Search code examples
data-oriented-design

What is data oriented design?


I was reading this article, and this guy goes on talking about how everyone can greatly benefit from mixing in data oriented design with OOP. He doesn't show any code samples, however.

I googled this and couldn't find any real information as to what this is, let alone any code samples. Is anyone familiar with this term and can provide an example? Is this maybe a different word for something else?


Solution

  • First of all, don't confuse this with data-driven design.

    My understanding of Data-Oriented Design (DOD) is that it is about organizing your data for efficient processing. Especially with respect to cache misses etc. Data-Driven Design on the other hand is about letting data control a lot of the behavior of your program (described very well by Andrew Keith's answer).

    Say you have ball objects in your application with properties such as color, radius, bounciness, position, etc.

    Object Oriented Approach

    In OOP you would describe balls like this:

    class Ball {
        Point  position;
        Color  color;
        double radius;
    
        void draw();
    };
    

    And then you would create a collection of balls like this:

    vector<Ball> balls;
    

    Data-Oriented Approach

    In Data Oriented Design, however, you are more likely to write the code like this:

    class Balls {
        vector<Point>  position;
        vector<Color>  color;
        vector<double> radius;
    
        void draw();
    };
    

    As you can see there is no single unit representing one Ball anymore. Ball objects only exist implicitly.

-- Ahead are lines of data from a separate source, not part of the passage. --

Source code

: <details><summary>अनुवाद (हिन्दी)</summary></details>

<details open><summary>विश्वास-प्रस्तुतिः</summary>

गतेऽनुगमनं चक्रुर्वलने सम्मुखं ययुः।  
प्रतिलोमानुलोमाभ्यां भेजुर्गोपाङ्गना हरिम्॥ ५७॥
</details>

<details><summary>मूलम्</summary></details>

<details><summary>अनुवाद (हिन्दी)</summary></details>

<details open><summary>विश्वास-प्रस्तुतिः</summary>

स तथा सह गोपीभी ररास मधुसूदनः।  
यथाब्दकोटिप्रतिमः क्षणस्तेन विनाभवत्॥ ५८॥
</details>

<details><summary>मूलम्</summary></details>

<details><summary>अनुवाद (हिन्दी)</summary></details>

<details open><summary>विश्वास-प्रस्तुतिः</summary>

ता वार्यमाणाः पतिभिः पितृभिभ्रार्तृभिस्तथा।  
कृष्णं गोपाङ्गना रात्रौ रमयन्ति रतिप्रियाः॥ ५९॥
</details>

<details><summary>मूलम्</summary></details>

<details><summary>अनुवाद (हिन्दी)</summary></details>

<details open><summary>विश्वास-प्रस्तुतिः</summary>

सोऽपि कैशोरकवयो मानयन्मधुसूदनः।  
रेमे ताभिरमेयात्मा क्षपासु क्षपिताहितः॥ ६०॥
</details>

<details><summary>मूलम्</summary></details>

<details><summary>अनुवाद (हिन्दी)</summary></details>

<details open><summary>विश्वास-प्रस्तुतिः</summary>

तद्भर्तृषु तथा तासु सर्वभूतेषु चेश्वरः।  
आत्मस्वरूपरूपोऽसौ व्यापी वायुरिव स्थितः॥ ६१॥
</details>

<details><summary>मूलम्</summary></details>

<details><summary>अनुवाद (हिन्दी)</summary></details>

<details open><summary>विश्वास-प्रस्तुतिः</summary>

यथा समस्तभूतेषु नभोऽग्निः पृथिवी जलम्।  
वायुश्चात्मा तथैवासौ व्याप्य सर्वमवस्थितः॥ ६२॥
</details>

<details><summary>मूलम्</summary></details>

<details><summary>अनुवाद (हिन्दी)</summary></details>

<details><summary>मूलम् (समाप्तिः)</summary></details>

    This can have many advantages, performance-wise. Usually, we want to do operations on many balls at the same time. The hardware usually wants large contiguous chunks of memory to operate efficiently.

    Secondly, you might do operations that affect only part of the properties of a ball. For E.g. if you combine the colors of all the balls in various ways, then you want your cache to only contain color information (which DOD allows). However, when all ball properties are stored in one unit (like OOP) you will pull in all the other properties of a ball as well. Even though you don't need them.

    Cache Usage Example

    Say each ball takes up 64 bytes and a Point takes 4 bytes. A cache slot takes, say, 64 bytes as well. If I want to update the position of 10 balls, then:

    • In OOP, I have to pull in 10 x 64 = 640 bytes of memory into cache and get 10 cache misses.
    • In DOD however, I can pull the positions of the balls as separately (without pulling unit's other properties), that will only take 10 x 4 = 40 bytes. That fits in one cache fetch. Thus we only get 1 cache miss to update all the 10 balls.

    These numbers are arbitrary - I assume a cache block is bigger.

    But it illustrates how memory layout can have a severe effect on cache hits and thus performance. This will only increase in importance as the difference between CPU and RAM speed widens.

    How to layout the memory

    In my ball example, I simplified the issue a lot, because usually for any normal app you will likely access multiple variables together. E.g. position and radius will probably be used together frequently. Then your DOD structure should be:

    class Body {
        Point  position;
        double radius;
    };
    
    class Balls {
        vector<Body>  bodies;
        vector<Color>  color;
    
        void draw();
    };
    

    The reason you should do this is that if data used together are placed in separate arrays, there is a risk that they will compete for the same slots in the cache. Thus loading one will throw out the other.

    So compared to Object-Oriented programming, the classes you end up making are not related to the entities in your mental model of the problem. Since data is lumped together based on data usage, you won't always have sensible names to give your classes in Data-Oriented Design.

    Relation to relational databases

    The thinking behind Data-Oriented Design is very similar to how you think about relational databases. Optimizing a relational database can also involve using the cache more efficiently, although in this case, the cache is not CPU cache but pages in memory.

    • A good database designer will also likely split out infrequently accessed data into a separate table rather than creating a table with a huge number of columns where only a few of the columns are ever used.
    • Or, he might also choose to denormalize some of the tables (maybe into a single table), so that data don't have to be accessed from multiple locations on disk.

    Just like with Data-Oriented Design these choices are made by looking at what the data access patterns are and where the performance bottleneck is.